Page-level text extractions
⟨

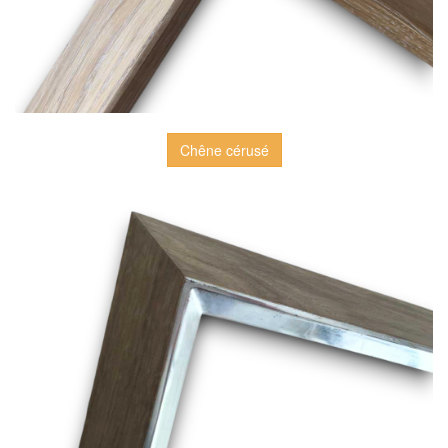
Chêne cérusé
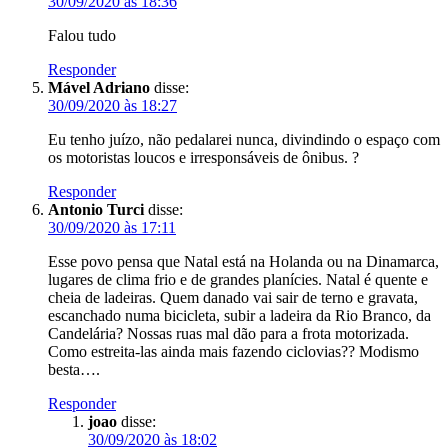
30/09/2020 às 18:36
Falou tudo
Responder
Mável Adriano
disse:
30/09/2020 às 18:27
Eu tenho juízo, não pedalarei nunca, divindindo o espaço com
os motoristas loucos e irresponsáveis de ônibus. ?
Responder
Antonio Turci
disse:
30/09/2020 às 17:11
Esse povo pensa que Natal está na Holanda ou na Dinamarca,
lugares de clima frio e de grandes planícies. Natal é quente e
cheia de ladeiras. Quem danado vai sair de terno e gravata,
escanchado numa bicicleta, subir a ladeira da Rio Branco, da
Candelária? Nossas ruas mal dão para a frota motorizada.
Como estreita-las ainda mais fazendo ciclovias?? Modismo
besta….
Responder
joao
disse:
30/09/2020 às 18:02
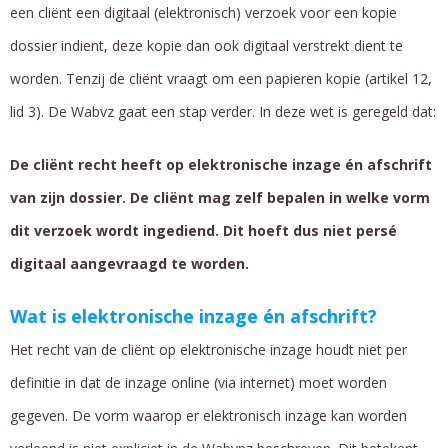
een cliënt een digitaal (elektronisch) verzoek voor een kopie
dossier indient, deze kopie dan ook digitaal verstrekt dient te
worden. Tenzij de cliënt vraagt om een papieren kopie (artikel 12,
lid 3). De Wabvz gaat een stap verder. In deze wet is geregeld dat:
De cliënt recht heeft op elektronische inzage én afschrift
van zijn dossier. De cliënt mag zelf bepalen in welke vorm
dit verzoek wordt ingediend. Dit hoeft dus niet persé
digitaal aangevraagd te worden.
Wat is elektronische inzage én afschrift?
Het recht van de cliënt op elektronische inzage houdt niet per
definitie in dat de inzage online (via internet) moet worden
gegeven. De vorm waarop er elektronisch inzage kan worden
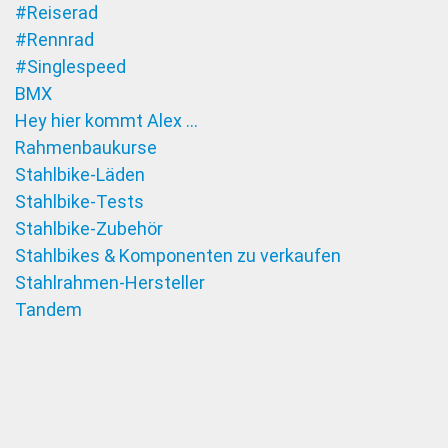
#Reiserad
#Rennrad
#Singlespeed
BMX
Hey hier kommt Alex …
Rahmenbaukurse
Stahlbike-Läden
Stahlbike-Tests
Stahlbike-Zubehör
Stahlbikes & Komponenten zu verkaufen
Stahlrahmen-Hersteller
Tandem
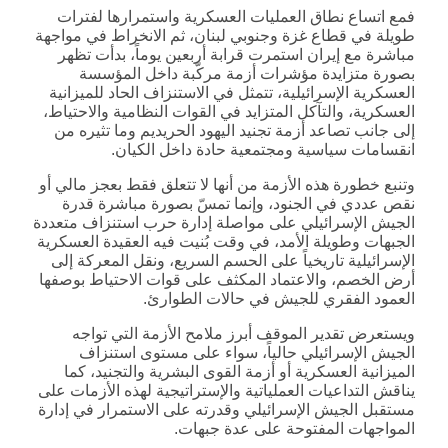
فمع اتساع نطاق العمليات العسكرية واستمرارها لفترات
طويلة في قطاع غزة وجنوبي لبنان، ثم الانخراط في مواجهة
مباشرة مع إيران استمرت قرابة أربعين يوماً، بدأت تظهر
بصورة متزايدة مؤشرات أزمة مركّبة داخل المؤسسة
العسكرية الإسرائيلية، تتمثل في الاستنزاف الحاد للميزانية
العسكرية، والتآكل المتزايد في القوات النظامية والاحتياط،
إلى جانب تصاعد أزمة تجنيد اليهود الحريديم وما تثيره من
انقسامات سياسية ومجتمعية حادة داخل الكيان.
وتنبع خطورة هذه الأزمة من أنها لا تتعلق فقط بعجز مالي أو
نقص عددي في الجنود، وإنما تمسّ بصورة مباشرة قدرة
الجيش الإسرائيلي على مواصلة إدارة حرب استنزاف متعددة
الجبهات وطويلة الأمد، في وقت بُنيت فيه العقيدة العسكرية
الإسرائيلية تاريخياً على الحسم السريع، ونقل المعركة إلى
أرض الخصم، والاعتماد المكثف على قوات الاحتياط بوصفها
العمود الفقري للجيش في حالات الطوارئ.
ويستعرض تقدير الموقف أبرز ملامح الأزمة التي تواجه
الجيش الإسرائيلي حالياً، سواء على مستوى استنزاف
الميزانية العسكرية أو أزمة القوى البشرية والتجنيد، كما
يناقش التداعيات العملياتية والإستراتيجية لهذه الأزمات على
مستقبل الجيش الإسرائيلي وقدرته على الاستمرار في إدارة
المواجهات المفتوحة على عدة جبهات.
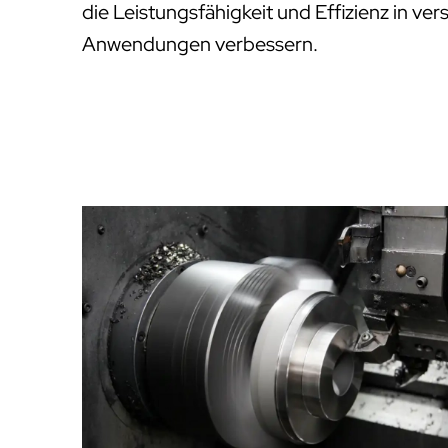
die Leistungsfähigkeit und Effizienz in ver
Anwendungen verbessern.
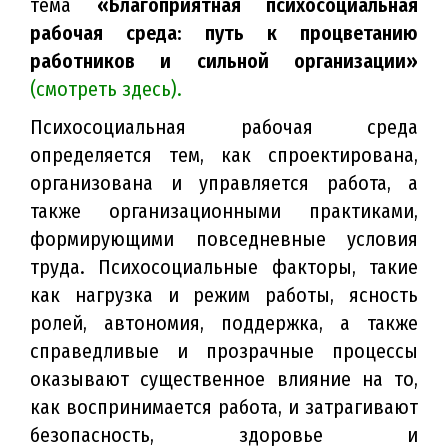
тема
«
Благоприятная психосоциальная
рабочая среда: путь к процветанию
работников и сильной организации
»
(смотреть здесь).
Психосоциальная рабочая среда
определяется тем, как спроектирована,
организована и управляется работа, а
также организационными практиками,
формирующими повседневные условия
труда. Психосоциальные факторы, такие
как нагрузка и режим работы, ясность
ролей, автономия, поддержка, а также
справедливые и прозрачные процессы
оказывают существенное влияние на то,
как воспринимается работа, и затрагивают
безопасность, здоровье и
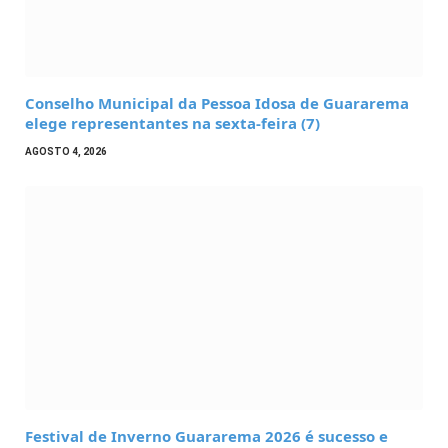
Conselho Municipal da Pessoa Idosa de Guararema
elege representantes na sexta-feira (7)
AGOSTO 4, 2026
Festival de Inverno Guararema 2026 é sucesso e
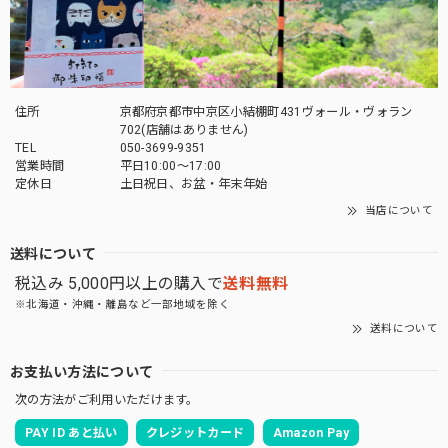
いいたします。
「御朱印帳を華やかに彩る」御朱印帳 水引ゴムバンド
住所
京都府京都市中京区小結棚町431ヴォール・ヴォラン
薄萌葱
702(店舗はありません)
2026/04/27
TEL
050-3699-9351
営業時間
平日10:00～17:00
定休日
土日祝日、お盆・年末年始
とても素敵な商品でした。 大切に使いたいと思います。 有
難うございました^ ^
当店について
送料について
この度は当店をご利用いただきありがとうござ
税込み 5,000円以上の購入で
送料無料
います。 お気に入りいただけてよかったです。
また機会がありましたらよろしくお願いいたし
※北海道・沖縄・離島など一部地域を除く
ます。
送料について
お支払い方法について
次の方法がご利用いただけます。
「御朱印を貼らずに収納」御朱印ホルダー 書き置き用 ポケット 見開きサイズ 桜づくし(紺)
PAY ID あと払い
クレジットカード
Amazon Pay
2026/03/19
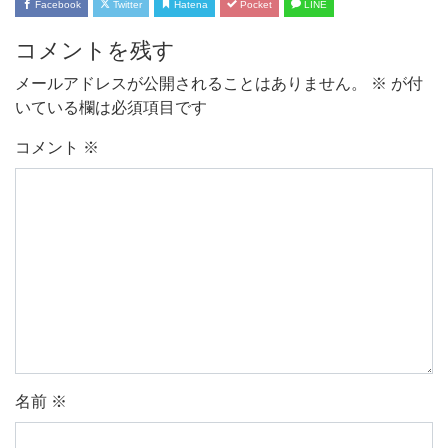
Facebook
Twitter
Hatena
Pocket
LINE
コメントを残す
メールアドレスが公開されることはありません。
※
が付
いている欄は必須項目です
コメント
※
名前
※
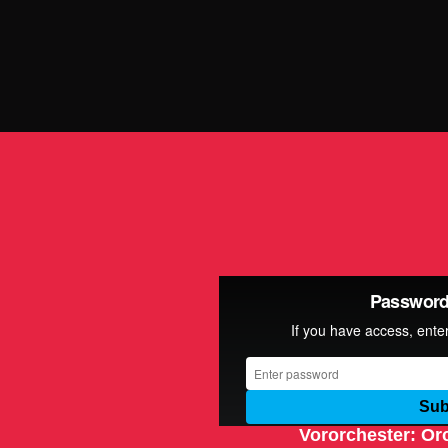
Vororchester: Or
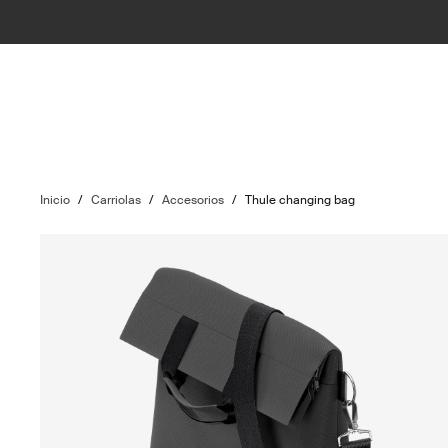
Inicio
/
Carriolas
/
Accesorios
/
Thule changing bag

⟩

• Assignment: Determine the number of lines in the data above that contain the word "verzoek", and provide only that figure.

• Answer for this exercise: 2